First Drawing of what I wanted to make, and the rough size. However after looking further at it we could not make a pointed tip, and instead went for a bullet tip.
) The second draft idea, churning out more of a concrete idea of what I wanted it to look like. ) The Third and last draw up, with more concrete measurements and drawings.
PROCESSES & PHOTOS
(Foam sword)
I borrowed left-over cut up foam from the Creative Design room, and cut them into the shape and sizes I felt were close to what I wanted. I even measured and found that it was what my drawing had said. It was blocky and not straight, but a good start. If I did this again, I’d practice cutting out straighter lines on the bandsaw (which is what I used to cut the foam). I also used masking tape to put all the foam together, and hold it together.
(Tracing)
I traced the parts of the foam sword that were going to be individual pieces out and cut them on brown paper using a pencil, an x-acto knife, and a cutting board. I also had to cut out what the blade would have looked like from the side. I traced out the hand guard on the side, but never ended up adding it.
(Planeing & Tracing – Not Shown)
I planed down the 40in of Bass Wood from 2in to about 1in, so that could be the starting width, that way when I traced the paper, I could immediately begin forming the sword’s blade and tang.
(Cutting on Bandsaw – Not Shown)
I cut out the outline on the bandsaw, and straightened the edges and curves using the disc sander.
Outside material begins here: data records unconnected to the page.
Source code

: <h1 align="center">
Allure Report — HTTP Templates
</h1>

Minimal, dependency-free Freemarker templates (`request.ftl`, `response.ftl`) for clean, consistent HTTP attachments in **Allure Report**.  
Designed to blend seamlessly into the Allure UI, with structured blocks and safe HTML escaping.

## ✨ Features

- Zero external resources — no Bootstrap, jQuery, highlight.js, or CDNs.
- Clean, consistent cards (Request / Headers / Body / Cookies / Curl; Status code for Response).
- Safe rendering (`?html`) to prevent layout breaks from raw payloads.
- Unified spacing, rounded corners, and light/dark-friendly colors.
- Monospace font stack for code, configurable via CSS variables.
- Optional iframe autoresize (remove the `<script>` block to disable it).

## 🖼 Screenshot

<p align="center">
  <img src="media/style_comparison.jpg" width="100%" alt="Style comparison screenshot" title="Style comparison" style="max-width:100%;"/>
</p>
(Wood – Final after Cutting on Bandsaw and some disc sanding.)
(Hand Planing)
I used the hand planer, which I’d never touched before, but have always been fascinated with because of the thin length of wood that comes out in long strips if done correctly. I’ve seen youtube videos of people in contests planing thin and long strips of wood, and it always amazed me with it’s handicrafting. I hand planed the sword so that it had more of an edge to it so that it no longer looked like a paddle.
(Shown, with edges being more sharpened and less block-like, being clamped to the table so that it does not slip while being hand-planed)
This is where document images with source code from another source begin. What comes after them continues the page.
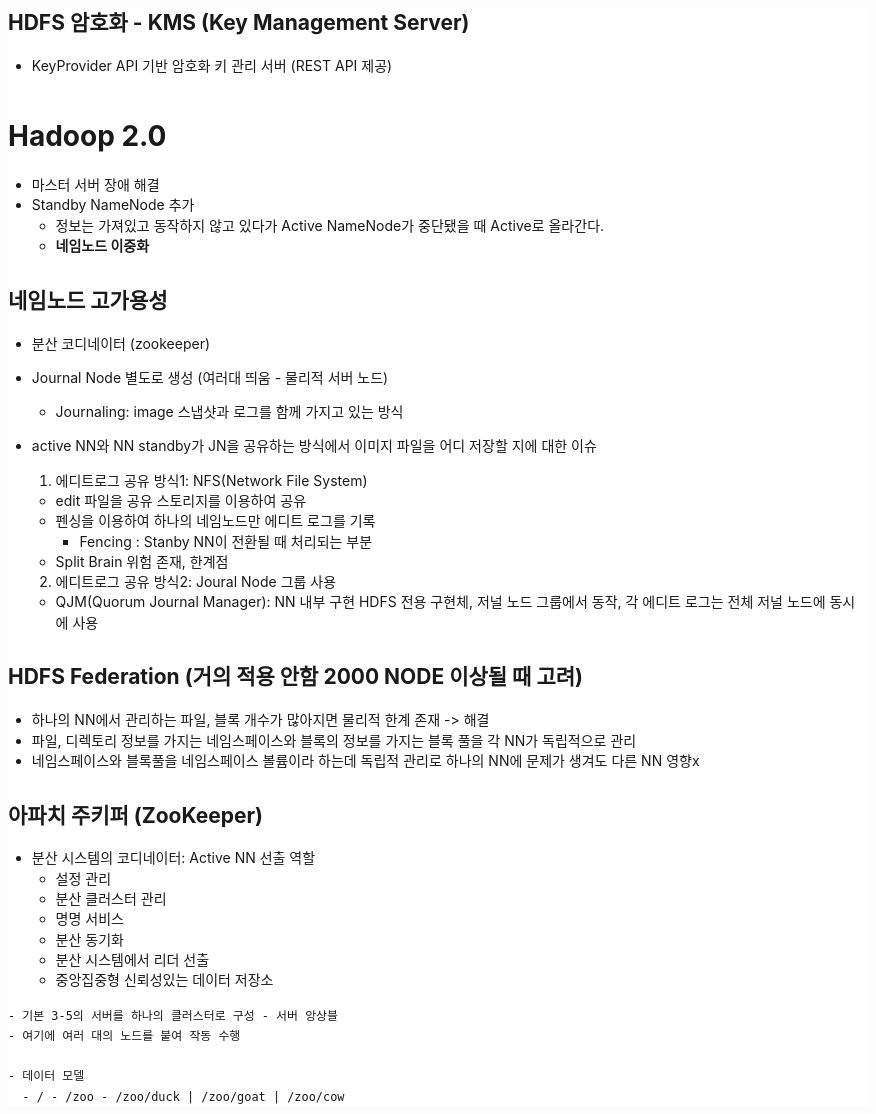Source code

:   ## HDFS 암호화 - KMS (Key Management Server)
  - KeyProvider API 기반 암호화 키 관리 서버 (REST API 제공)
  
  
  # Hadoop 2.0
  - 마스터 서버 장애 해결
  - Standby NameNode 추가
    - 정보는 가져있고 동작하지 않고 있다가 Active NameNode가 중단됐을 때 Active로 올라간다.
    - **네임노드 이중화**
  
  ## 네임노드 고가용성
  - 분산 코디네이터 (zookeeper)
  - Journal Node 별도로 생성 (여러대 띄움 - 물리적 서버 노드)
    - Journaling: image 스냅샷과 로그를 함께 가지고 있는 방식
  - active NN와 NN standby가 JN을 공유하는 방식에서 이미지 파일을 어디 저장할 지에 대한 이슈
    1. 에디트로그 공유 방식1: NFS(Network File System)
      - edit 파일을 공유 스토리지를 이용하여 공유
      - 펜싱을 이용하여 하나의 네임노드만 에디트 로그를 기록
        - Fencing : Stanby NN이 전환될 때 처리되는 부분
      - Split Brain 위험 존재, 한계점
     
    2. 에디트로그 공유 방식2: Joural Node 그룹 사용
      - QJM(Quorum Journal Manager): NN 내부 구현 HDFS 전용 구현체, 저널 노드 그룹에서 동작, 각 에디트 로그는 전체 저널 노드에 동시에 사용
      
  ## HDFS Federation (거의 적용 안함 2000 NODE 이상될 때 고려)
   - 하나의 NN에서 관리하는 파일, 블록 개수가 많아지면 물리적 한계 존재 -> 해결
   - 파일, 디렉토리 정보를 가지는 네임스페이스와 블록의 정보를 가지는 블록 풀을 각 NN가 독립적으로 관리
   - 네임스페이스와 블록풀을 네임스페이스 볼륨이라 하는데 독립적 관리로 하나의 NN에 문제가 생겨도 다른 NN 영향x
   
   ## 아파치 주키퍼 (ZooKeeper)
   - 분산 시스템의 코디네이터: Active NN 선출 역할
     - 설정 관리
     - 분산 클러스터 관리
     - 명명 서비스
     - 분산 동기화
     - 분산 시스템에서 리더 선출
     - 중앙집중형 신뢰성있는 데이터 저장소
   
    - 기본 3-5의 서버를 하나의 클러스터로 구성 - 서버 앙상블
    - 여기에 여러 대의 노드를 붙여 작동 수행
    
    - 데이터 모델
      - / - /zoo - /zoo/duck | /zoo/goat | /zoo/cow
(Handle & Pommel – Not Shown)
Used the lathe to shape the handle and pommel to shape.
(Hand Guard & Finger Guard – Not Shown)
Use metal to shape/curve and then solder to be part of the guards.
Self Evaluation:
I think that I did well, and I’m very proud of what I made and how I made it. In the future, I’d like the sword’s blade to be less bulky, probably more thin and narrower towards the edge. I also was sort of unsure how I felt about the curved part before the handguard, into the handle, but it is sort of growing on me. I liked the handle, and how it holds in my hand. It is much lighter than I expected,and though the pommel is not how I wanted it to be, I think it still looks nice. I never was able to make some small parts for the sword, but I know like it as is. I was never able to add the little indentation in the sword to give it more of an aesthetic edge, but I think due to the simplicity of the blade, it looks nice without it.
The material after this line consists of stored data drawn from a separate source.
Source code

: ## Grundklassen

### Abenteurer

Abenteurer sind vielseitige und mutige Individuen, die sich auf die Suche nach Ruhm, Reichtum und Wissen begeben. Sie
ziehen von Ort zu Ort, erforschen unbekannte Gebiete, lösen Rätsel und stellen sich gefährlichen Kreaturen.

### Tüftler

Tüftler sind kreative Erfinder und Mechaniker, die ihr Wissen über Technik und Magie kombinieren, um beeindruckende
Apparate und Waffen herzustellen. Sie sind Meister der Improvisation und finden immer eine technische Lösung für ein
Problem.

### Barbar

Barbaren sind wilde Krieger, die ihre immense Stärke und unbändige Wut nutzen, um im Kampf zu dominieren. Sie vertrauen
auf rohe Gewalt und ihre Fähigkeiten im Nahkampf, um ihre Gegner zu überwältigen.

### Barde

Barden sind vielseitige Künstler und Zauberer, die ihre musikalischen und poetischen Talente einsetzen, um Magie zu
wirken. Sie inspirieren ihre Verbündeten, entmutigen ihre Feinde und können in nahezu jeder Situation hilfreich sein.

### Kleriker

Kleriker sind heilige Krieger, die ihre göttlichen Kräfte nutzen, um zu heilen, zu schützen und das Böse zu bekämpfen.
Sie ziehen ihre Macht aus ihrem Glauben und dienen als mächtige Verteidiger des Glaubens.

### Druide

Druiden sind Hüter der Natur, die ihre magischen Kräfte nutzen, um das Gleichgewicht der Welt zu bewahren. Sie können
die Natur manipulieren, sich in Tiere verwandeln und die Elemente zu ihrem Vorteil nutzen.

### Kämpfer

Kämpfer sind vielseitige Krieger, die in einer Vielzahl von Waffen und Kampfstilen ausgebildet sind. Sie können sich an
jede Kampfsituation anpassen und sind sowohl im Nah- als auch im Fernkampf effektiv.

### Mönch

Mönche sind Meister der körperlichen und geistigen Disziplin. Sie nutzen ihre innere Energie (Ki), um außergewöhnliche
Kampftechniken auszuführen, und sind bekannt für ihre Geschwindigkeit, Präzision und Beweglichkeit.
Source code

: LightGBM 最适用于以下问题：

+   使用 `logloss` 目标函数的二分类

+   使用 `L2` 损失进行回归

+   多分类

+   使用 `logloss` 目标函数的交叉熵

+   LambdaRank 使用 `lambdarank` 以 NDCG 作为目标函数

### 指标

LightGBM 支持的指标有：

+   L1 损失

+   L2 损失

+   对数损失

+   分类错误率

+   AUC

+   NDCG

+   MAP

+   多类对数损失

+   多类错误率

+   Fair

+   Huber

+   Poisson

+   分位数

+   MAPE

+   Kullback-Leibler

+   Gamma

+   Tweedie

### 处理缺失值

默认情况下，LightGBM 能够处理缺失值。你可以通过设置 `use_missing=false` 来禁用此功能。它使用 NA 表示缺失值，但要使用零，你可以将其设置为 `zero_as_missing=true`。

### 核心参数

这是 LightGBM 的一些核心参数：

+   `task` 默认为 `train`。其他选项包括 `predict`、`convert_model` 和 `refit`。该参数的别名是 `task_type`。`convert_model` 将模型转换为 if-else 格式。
I also think when I drilled a hole into the tang, and handle, since they were both sort of crooked, it canceled out just fine and centered itself perfectly. If I could add more things, I would complete the finger guard by adding the little area up top to be connected in a circle as I had drawn it in my third and second drawing version. I also did not have spirals on my handle, but I think it was for the best, and I really like how the handle fits in my hand.